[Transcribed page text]

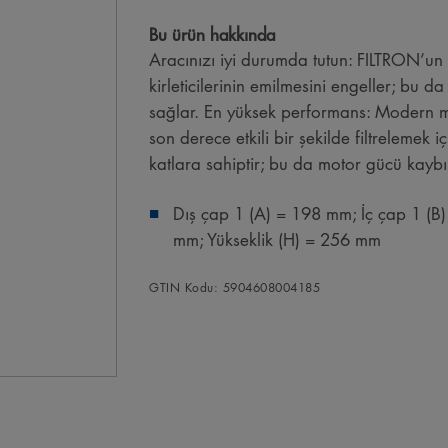
Bu ürün hakkında
Aracınızı iyi durumda tutun: FILTRON’un 
kirleticilerinin emilmesini engeller; bu d
sağlar. En yüksek performans: Modern ma
son derece etkili bir şekilde filtreleme
katlara sahiptir; bu da motor gücü kaybı
Dış çap 1 (A) = 198 mm; İç çap 1 (B
mm; Yükseklik (H) = 256 mm
GTIN Kodu: 5904608004185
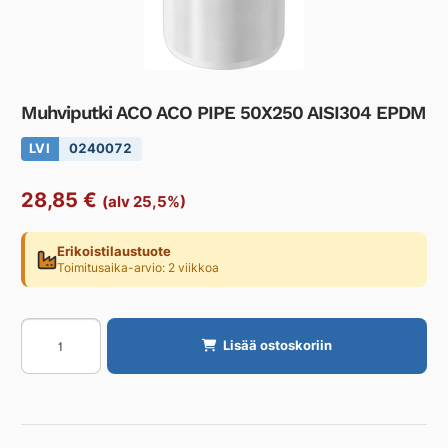
Muhviputki ACO ACO PIPE 50X250 AISI304 EPDM
LVI
0240072
28,85
€
(alv 25,5%)
Erikoistilaustuote
Toimitusaika-arvio: 2 viikkoa
Muhviputki
Lisää ostoskoriin
ACO
ACO
PIPE
50X250
AISI304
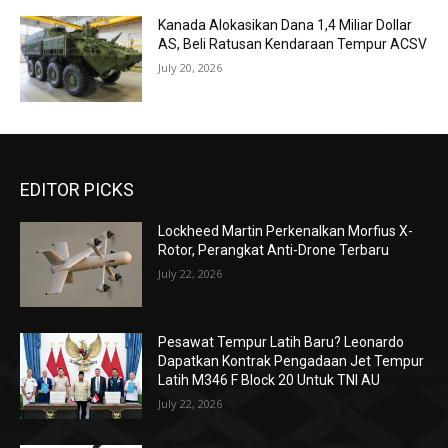
Kanada Alokasikan Dana 1,4 Miliar Dollar
AS, Beli Ratusan Kendaraan Tempur ACSV
July 20, 2026
EDITOR PICKS
Lockheed Martin Perkenalkan Morfius X-
Rotor, Perangkat Anti-Drone Terbaru
July 22, 2026
Pesawat Tempur Latih Baru? Leonardo
Dapatkan Kontrak Pengadaan Jet Tempur
Latih M346 F Block 20 Untuk TNI AU
July 22, 2026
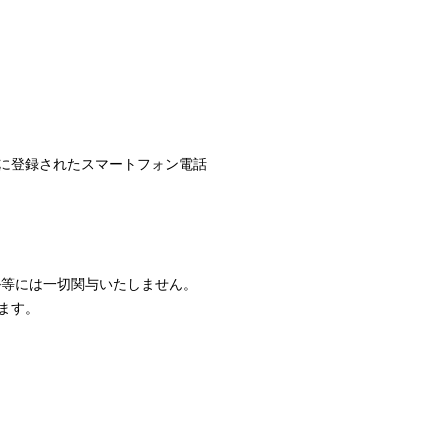
に登録されたスマートフォン電話
ル等には一切関与いたしません。
ます。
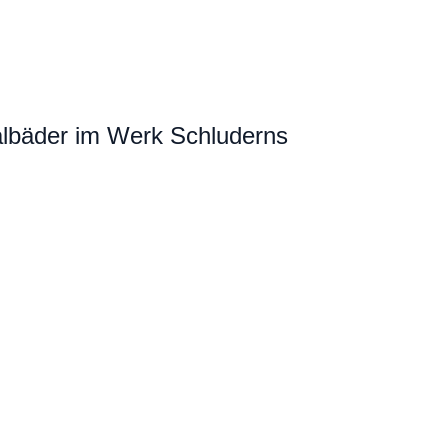
bäder im Werk Schluderns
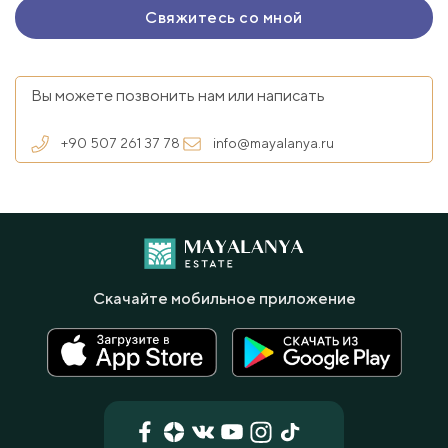
Вы можете позвонить нам или написать
+90 507 261 37 78
info@mayalanya.ru
Скачайте мобильное приложение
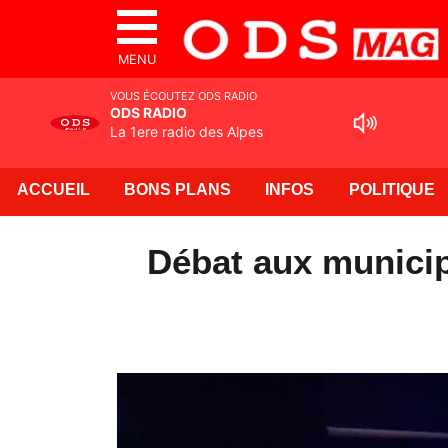
MENU
VOUS ÉCOUTEZ ODS RADIO
ODS RADIO
La 1ere radio des Alpes
ACCUEIL
BONS PLANS
INFOS
POLITIQUE
Débat aux municip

### Action item
List each line of the items that contains the string "Tempur".

### The completed task
AS, Beli Ratusan Kendaraan Tempur ACSV
Pesawat Tempur Latih Baru? Leonardo
Dapatkan Kontrak Pengadaan Jet Tempur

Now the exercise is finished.